[Start of Attachment]

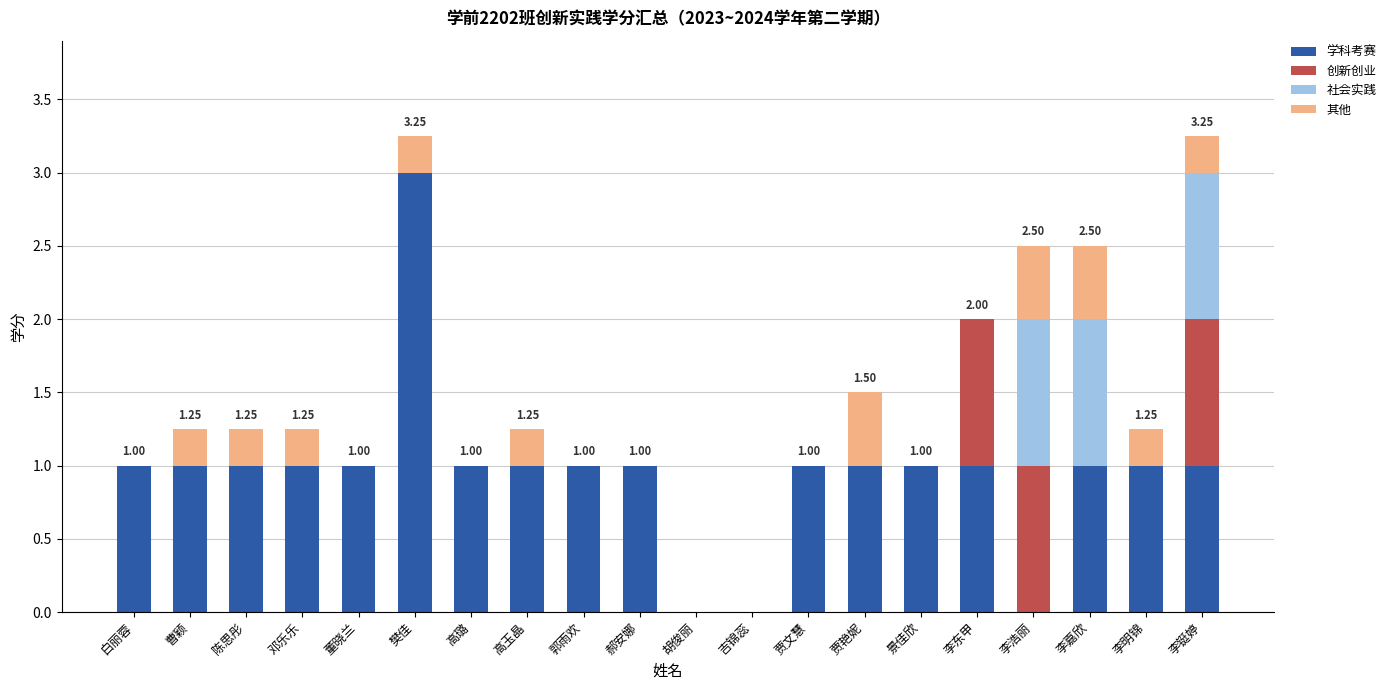

What is the total value across all series at 高璐?

1.0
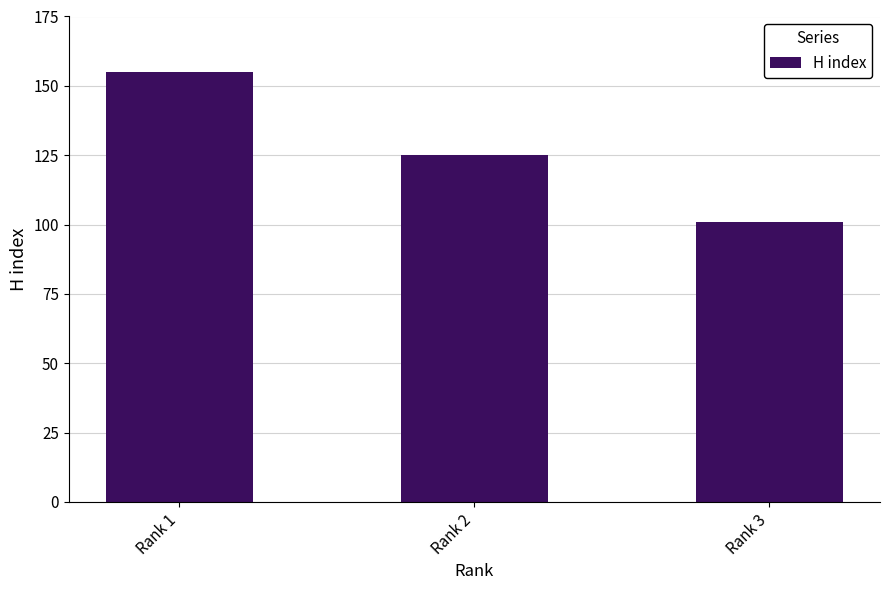

What is the value of the 1st bar from the left?

155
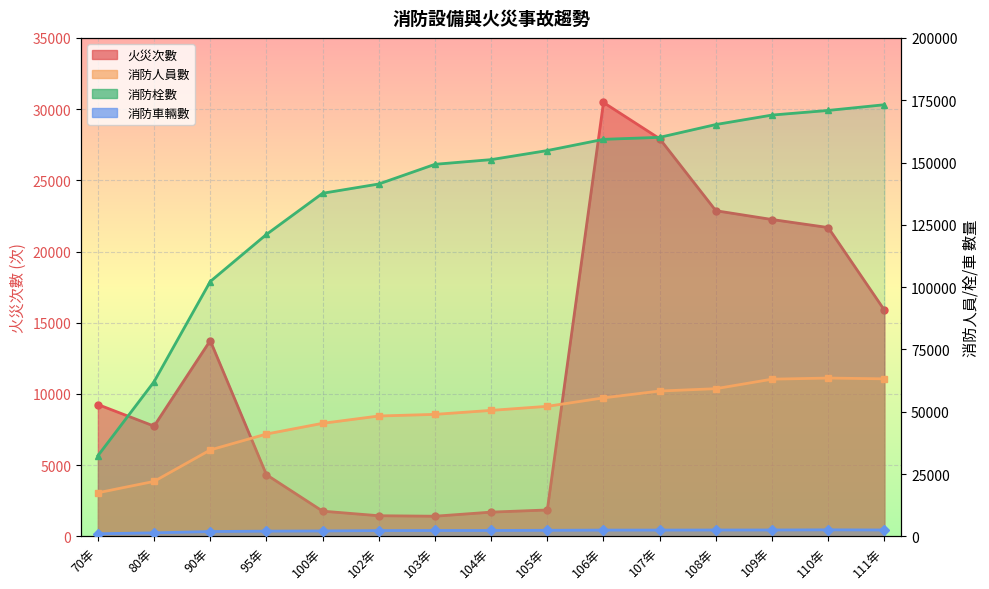

The 消防車輛數 series shows 704 at 108年. True or false?

False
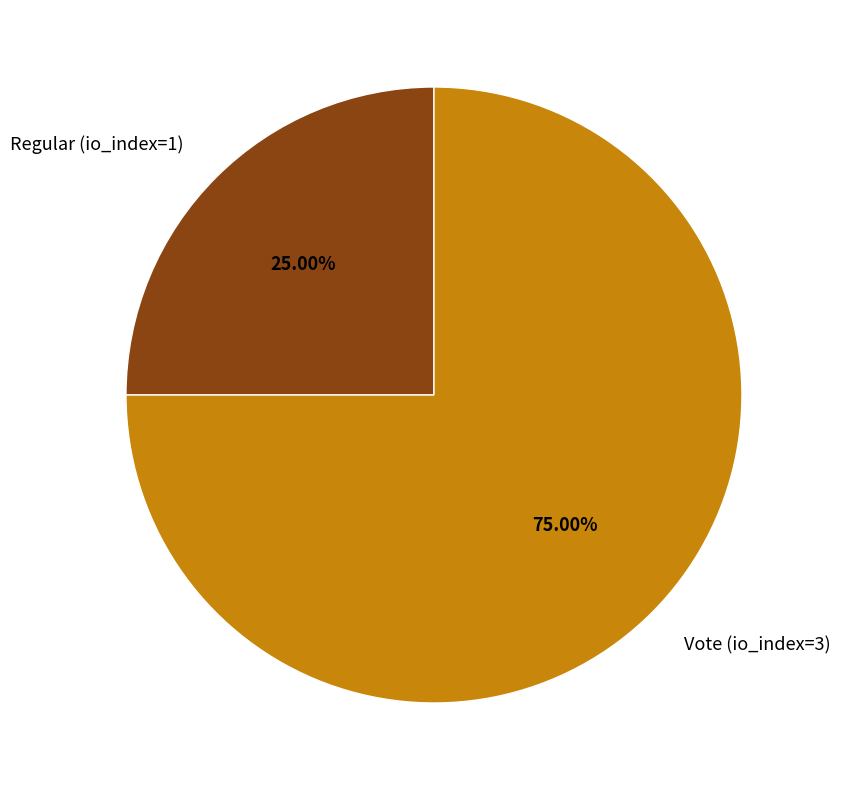

True or false: Vote (io_index=3) accounts for 75% of the total.

True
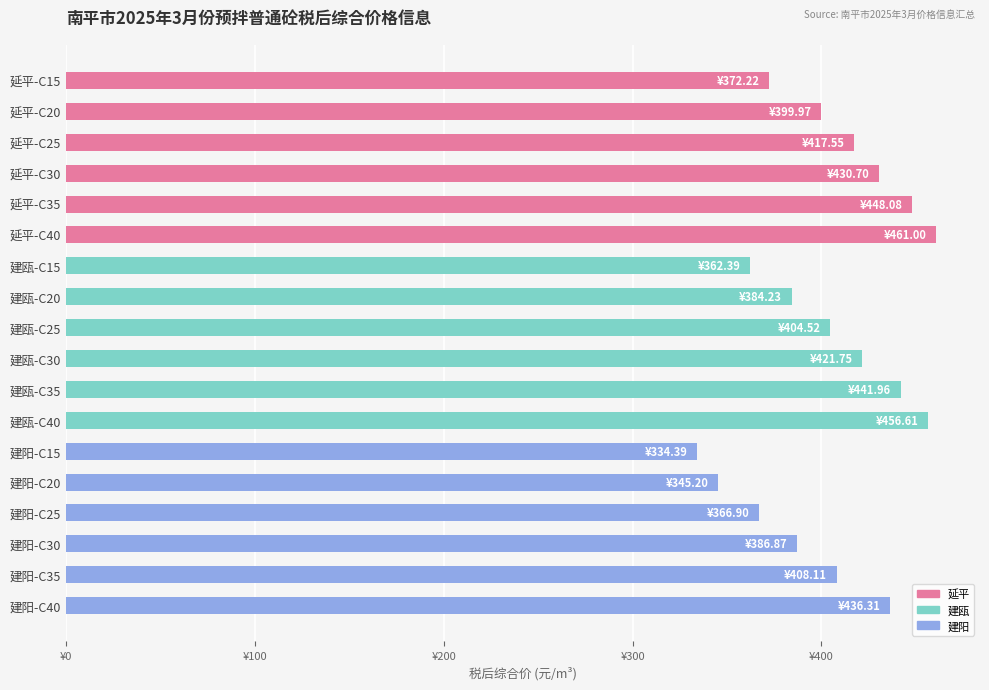

At which label is the value closest to 397?

延平-C20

[End of Attachment]

▶ EXERCISE INSTRUCTIONS: Render the data above as a numbered list, with one line per item and no blank lines. Leave the pictures out.

▶ RESULT OF THE EXERCISE:
1. What is the total value across all series at 高璐?
2. 1.0
3. What is the value of the 1st bar from the left?
4. 155
5. The 消防車輛數 series shows 704 at 108年. True or false?
6. False
7. True or false: Vote (io_index=3) accounts for 75% of the total.
8. True
9. At which label is the value closest to 397?
10. 延平-C20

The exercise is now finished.